* **Required work**: Print the listing in its entirety and exactly, leaving out images.
(Beginning of Input for this task)
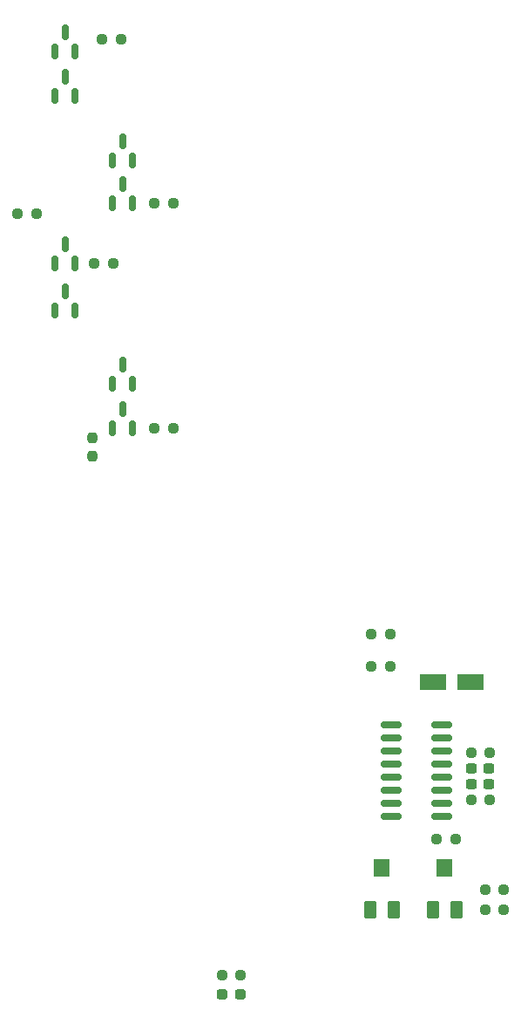
<source format=gbr>
%TF.GenerationSoftware,KiCad,Pcbnew,9.0.3*%
%TF.CreationDate,2025-08-30T18:12:17-03:00*%
%TF.ProjectId,PCB_Conversor,5043425f-436f-46e7-9665-72736f722e6b,rev?*%
%TF.SameCoordinates,Original*%
%TF.FileFunction,Paste,Top*%
%TF.FilePolarity,Positive*%
%FSLAX46Y46*%
G04 Gerber Fmt 4.6, Leading zero omitted, Abs format (unit mm)*
G04 Created by KiCad (PCBNEW 9.0.3) date 2025-08-30 18:12:17*
%MOMM*%
%LPD*%
G01*
G04 APERTURE LIST*
G04 Aperture macros list*
%AMRoundRect*
0 Rectangle with rounded corners*
0 $1 Rounding radius*
0 $2 $3 $4 $5 $6 $7 $8 $9 X,Y pos of 4 corners*
0 Add a 4 corners polygon primitive as box body*
4,1,4,$2,$3,$4,$5,$6,$7,$8,$9,$2,$3,0*
0 Add four circle primitives for the rounded corners*
1,1,$1+$1,$2,$3*
1,1,$1+$1,$4,$5*
1,1,$1+$1,$6,$7*
1,1,$1+$1,$8,$9*
0 Add four rect primitives between the rounded corners*
20,1,$1+$1,$2,$3,$4,$5,0*
20,1,$1+$1,$4,$5,$6,$7,0*
20,1,$1+$1,$6,$7,$8,$9,0*
20,1,$1+$1,$8,$9,$2,$3,0*%
G04 Aperture macros list end*
%ADD10RoundRect,0.237500X-0.250000X-0.237500X0.250000X-0.237500X0.250000X0.237500X-0.250000X0.237500X0*%
%ADD11RoundRect,0.250000X-1.050000X-0.550000X1.050000X-0.550000X1.050000X0.550000X-1.050000X0.550000X0*%
%ADD12RoundRect,0.237500X0.250000X0.237500X-0.250000X0.237500X-0.250000X-0.237500X0.250000X-0.237500X0*%
%ADD13RoundRect,0.237500X0.237500X-0.250000X0.237500X0.250000X-0.237500X0.250000X-0.237500X-0.250000X0*%
%ADD14RoundRect,0.150000X0.150000X-0.587500X0.150000X0.587500X-0.150000X0.587500X-0.150000X-0.587500X0*%
%ADD15RoundRect,0.250000X0.350000X0.625000X-0.350000X0.625000X-0.350000X-0.625000X0.350000X-0.625000X0*%
%ADD16RoundRect,0.250000X0.550000X0.625000X-0.550000X0.625000X-0.550000X-0.625000X0.550000X-0.625000X0*%
%ADD17RoundRect,0.253000X0.347000X0.622000X-0.347000X0.622000X-0.347000X-0.622000X0.347000X-0.622000X0*%
%ADD18RoundRect,0.237500X0.287500X0.237500X-0.287500X0.237500X-0.287500X-0.237500X0.287500X-0.237500X0*%
%ADD19RoundRect,0.237500X-0.300000X-0.237500X0.300000X-0.237500X0.300000X0.237500X-0.300000X0.237500X0*%
%ADD20RoundRect,0.237500X0.300000X0.237500X-0.300000X0.237500X-0.300000X-0.237500X0.300000X-0.237500X0*%
%ADD21RoundRect,0.150000X0.825000X0.150000X-0.825000X0.150000X-0.825000X-0.150000X0.825000X-0.150000X0*%
G04 APERTURE END LIST*
D10*
%TO.C,R31*%
X108082000Y-120788246D03*
X109907000Y-120788246D03*
%TD*%
%TO.C,R25*%
X77306500Y-89325246D03*
X79131500Y-89325246D03*
%TD*%
D11*
%TO.C,C16*%
X104424000Y-113930246D03*
X108024000Y-113930246D03*
%TD*%
D10*
%TO.C,R22*%
X64009900Y-68427600D03*
X65834900Y-68427600D03*
%TD*%
%TO.C,R23*%
X72226500Y-51530046D03*
X74051500Y-51530046D03*
%TD*%
D12*
%TO.C,R2*%
X85712000Y-142378246D03*
X83887000Y-142378246D03*
%TD*%
%TO.C,R32*%
X100213500Y-112439246D03*
X98388500Y-112439246D03*
%TD*%
D13*
%TO.C,R24*%
X71272400Y-92047700D03*
X71272400Y-90222700D03*
%TD*%
D10*
%TO.C,R29*%
X109437500Y-134123246D03*
X111262500Y-134123246D03*
%TD*%
D14*
%TO.C,Q14*%
X73271000Y-63290246D03*
X75171000Y-63290246D03*
X74221000Y-61415246D03*
%TD*%
D15*
%TO.C,RV2*%
X100578000Y-136021246D03*
D16*
X99428000Y-131971246D03*
D17*
X98278000Y-136021246D03*
%TD*%
D10*
%TO.C,R21*%
X77306500Y-67481246D03*
X79131500Y-67481246D03*
%TD*%
%TO.C,R40*%
X104762000Y-129170246D03*
X106587000Y-129170246D03*
%TD*%
D18*
%TO.C,D6*%
X85684000Y-144283246D03*
X83934000Y-144283246D03*
%TD*%
D14*
%TO.C,Q23*%
X67678000Y-77895246D03*
X69578000Y-77895246D03*
X68628000Y-76020246D03*
%TD*%
D15*
%TO.C,RV1*%
X106674000Y-136021246D03*
D16*
X105524000Y-131971246D03*
D17*
X104374000Y-136021246D03*
%TD*%
D12*
%TO.C,R28*%
X111262500Y-136028246D03*
X109437500Y-136028246D03*
%TD*%
%TO.C,R33*%
X100248616Y-109319252D03*
X98423616Y-109319252D03*
%TD*%
D19*
%TO.C,C14*%
X108131200Y-123836246D03*
X109856200Y-123836246D03*
%TD*%
D14*
%TO.C,Q22*%
X67678000Y-73323246D03*
X69578000Y-73323246D03*
X68628000Y-71448246D03*
%TD*%
%TO.C,Q16*%
X67683000Y-52719246D03*
X69583000Y-52719246D03*
X68633000Y-50844246D03*
%TD*%
D10*
%TO.C,R26*%
X71464500Y-73323246D03*
X73289500Y-73323246D03*
%TD*%
%TO.C,R30*%
X108082000Y-125360246D03*
X109907000Y-125360246D03*
%TD*%
D14*
%TO.C,Q17*%
X67683000Y-57067246D03*
X69583000Y-57067246D03*
X68633000Y-55192246D03*
%TD*%
%TO.C,Q20*%
X73266000Y-85007246D03*
X75166000Y-85007246D03*
X74216000Y-83132246D03*
%TD*%
D20*
%TO.C,C15*%
X109856200Y-122312246D03*
X108131200Y-122312246D03*
%TD*%
D21*
%TO.C,U12*%
X105270000Y-127011246D03*
X105270000Y-125741246D03*
X105270000Y-124471246D03*
X105270000Y-123201246D03*
X105270000Y-121931246D03*
X105270000Y-120661246D03*
X105270000Y-119391246D03*
X105270000Y-118121246D03*
X100320000Y-118121246D03*
X100320000Y-119391246D03*
X100320000Y-120661246D03*
X100320000Y-121931246D03*
X100320000Y-123201246D03*
X100320000Y-124471246D03*
X100320000Y-125741246D03*
X100320000Y-127011246D03*
%TD*%
D14*
%TO.C,Q19*%
X73266000Y-89325246D03*
X75166000Y-89325246D03*
X74216000Y-87450246D03*
%TD*%
%TO.C,Q13*%
X73271000Y-67481246D03*
X75171000Y-67481246D03*
X74221000Y-65606246D03*
%TD*%
M02*

</source>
(End of Input for this task)
* **Your solution**:
<source format=gbr>
%TF.GenerationSoftware,KiCad,Pcbnew,9.0.3*%
%TF.CreationDate,2025-08-30T18:12:17-03:00*%
%TF.ProjectId,PCB_Conversor,5043425f-436f-46e7-9665-72736f722e6b,rev?*%
%TF.SameCoordinates,Original*%
%TF.FileFunction,Paste,Top*%
%TF.FilePolarity,Positive*%
%FSLAX46Y46*%
G04 Gerber Fmt 4.6, Leading zero omitted, Abs format (unit mm)*
G04 Created by KiCad (PCBNEW 9.0.3) date 2025-08-30 18:12:17*
%MOMM*%
%LPD*%
G01*
G04 APERTURE LIST*
G04 Aperture macros list*
%AMRoundRect*
0 Rectangle with rounded corners*
0 $1 Rounding radius*
0 $2 $3 $4 $5 $6 $7 $8 $9 X,Y pos of 4 corners*
0 Add a 4 corners polygon primitive as box body*
4,1,4,$2,$3,$4,$5,$6,$7,$8,$9,$2,$3,0*
0 Add four circle primitives for the rounded corners*
1,1,$1+$1,$2,$3*
1,1,$1+$1,$4,$5*
1,1,$1+$1,$6,$7*
1,1,$1+$1,$8,$9*
0 Add four rect primitives between the rounded corners*
20,1,$1+$1,$2,$3,$4,$5,0*
20,1,$1+$1,$4,$5,$6,$7,0*
20,1,$1+$1,$6,$7,$8,$9,0*
20,1,$1+$1,$8,$9,$2,$3,0*%
G04 Aperture macros list end*
%ADD10RoundRect,0.237500X-0.250000X-0.237500X0.250000X-0.237500X0.250000X0.237500X-0.250000X0.237500X0*%
%ADD11RoundRect,0.250000X-1.050000X-0.550000X1.050000X-0.550000X1.050000X0.550000X-1.050000X0.550000X0*%
%ADD12RoundRect,0.237500X0.250000X0.237500X-0.250000X0.237500X-0.250000X-0.237500X0.250000X-0.237500X0*%
%ADD13RoundRect,0.237500X0.237500X-0.250000X0.237500X0.250000X-0.237500X0.250000X-0.237500X-0.250000X0*%
%ADD14RoundRect,0.150000X0.150000X-0.587500X0.150000X0.587500X-0.150000X0.587500X-0.150000X-0.587500X0*%
%ADD15RoundRect,0.250000X0.350000X0.625000X-0.350000X0.625000X-0.350000X-0.625000X0.350000X-0.625000X0*%
%ADD16RoundRect,0.250000X0.550000X0.625000X-0.550000X0.625000X-0.550000X-0.625000X0.550000X-0.625000X0*%
%ADD17RoundRect,0.253000X0.347000X0.622000X-0.347000X0.622000X-0.347000X-0.622000X0.347000X-0.622000X0*%
%ADD18RoundRect,0.237500X0.287500X0.237500X-0.287500X0.237500X-0.287500X-0.237500X0.287500X-0.237500X0*%
%ADD19RoundRect,0.237500X-0.300000X-0.237500X0.300000X-0.237500X0.300000X0.237500X-0.300000X0.237500X0*%
%ADD20RoundRect,0.237500X0.300000X0.237500X-0.300000X0.237500X-0.300000X-0.237500X0.300000X-0.237500X0*%
%ADD21RoundRect,0.150000X0.825000X0.150000X-0.825000X0.150000X-0.825000X-0.150000X0.825000X-0.150000X0*%
G04 APERTURE END LIST*
D10*
%TO.C,R31*%
X108082000Y-120788246D03*
X109907000Y-120788246D03*
%TD*%
%TO.C,R25*%
X77306500Y-89325246D03*
X79131500Y-89325246D03*
%TD*%
D11*
%TO.C,C16*%
X104424000Y-113930246D03*
X108024000Y-113930246D03*
%TD*%
D10*
%TO.C,R22*%
X64009900Y-68427600D03*
X65834900Y-68427600D03*
%TD*%
%TO.C,R23*%
X72226500Y-51530046D03*
X74051500Y-51530046D03*
%TD*%
D12*
%TO.C,R2*%
X85712000Y-142378246D03*
X83887000Y-142378246D03*
%TD*%
%TO.C,R32*%
X100213500Y-112439246D03*
X98388500Y-112439246D03*
%TD*%
D13*
%TO.C,R24*%
X71272400Y-92047700D03*
X71272400Y-90222700D03*
%TD*%
D10*
%TO.C,R29*%
X109437500Y-134123246D03*
X111262500Y-134123246D03*
%TD*%
D14*
%TO.C,Q14*%
X73271000Y-63290246D03*
X75171000Y-63290246D03*
X74221000Y-61415246D03*
%TD*%
D15*
%TO.C,RV2*%
X100578000Y-136021246D03*
D16*
X99428000Y-131971246D03*
D17*
X98278000Y-136021246D03*
%TD*%
D10*
%TO.C,R21*%
X77306500Y-67481246D03*
X79131500Y-67481246D03*
%TD*%
%TO.C,R40*%
X104762000Y-129170246D03*
X106587000Y-129170246D03*
%TD*%
D18*
%TO.C,D6*%
X85684000Y-144283246D03*
X83934000Y-144283246D03*
%TD*%
D14*
%TO.C,Q23*%
X67678000Y-77895246D03*
X69578000Y-77895246D03*
X68628000Y-76020246D03*
%TD*%
D15*
%TO.C,RV1*%
X106674000Y-136021246D03*
D16*
X105524000Y-131971246D03*
D17*
X104374000Y-136021246D03*
%TD*%
D12*
%TO.C,R28*%
X111262500Y-136028246D03*
X109437500Y-136028246D03*
%TD*%
%TO.C,R33*%
X100248616Y-109319252D03*
X98423616Y-109319252D03*
%TD*%
D19*
%TO.C,C14*%
X108131200Y-123836246D03*
X109856200Y-123836246D03*
%TD*%
D14*
%TO.C,Q22*%
X67678000Y-73323246D03*
X69578000Y-73323246D03*
X68628000Y-71448246D03*
%TD*%
%TO.C,Q16*%
X67683000Y-52719246D03*
X69583000Y-52719246D03*
X68633000Y-50844246D03*
%TD*%
D10*
%TO.C,R26*%
X71464500Y-73323246D03*
X73289500Y-73323246D03*
%TD*%
%TO.C,R30*%
X108082000Y-125360246D03*
X109907000Y-125360246D03*
%TD*%
D14*
%TO.C,Q17*%
X67683000Y-57067246D03*
X69583000Y-57067246D03*
X68633000Y-55192246D03*
%TD*%
%TO.C,Q20*%
X73266000Y-85007246D03*
X75166000Y-85007246D03*
X74216000Y-83132246D03*
%TD*%
D20*
%TO.C,C15*%
X109856200Y-122312246D03*
X108131200Y-122312246D03*
%TD*%
D21*
%TO.C,U12*%
X105270000Y-127011246D03*
X105270000Y-125741246D03*
X105270000Y-124471246D03*
X105270000Y-123201246D03*
X105270000Y-121931246D03*
X105270000Y-120661246D03*
X105270000Y-119391246D03*
X105270000Y-118121246D03*
X100320000Y-118121246D03*
X100320000Y-119391246D03*
X100320000Y-120661246D03*
X100320000Y-121931246D03*
X100320000Y-123201246D03*
X100320000Y-124471246D03*
X100320000Y-125741246D03*
X100320000Y-127011246D03*
%TD*%
D14*
%TO.C,Q19*%
X73266000Y-89325246D03*
X75166000Y-89325246D03*
X74216000Y-87450246D03*
%TD*%
%TO.C,Q13*%
X73271000Y-67481246D03*
X75171000Y-67481246D03*
X74221000Y-65606246D03*
%TD*%
M02*

</source>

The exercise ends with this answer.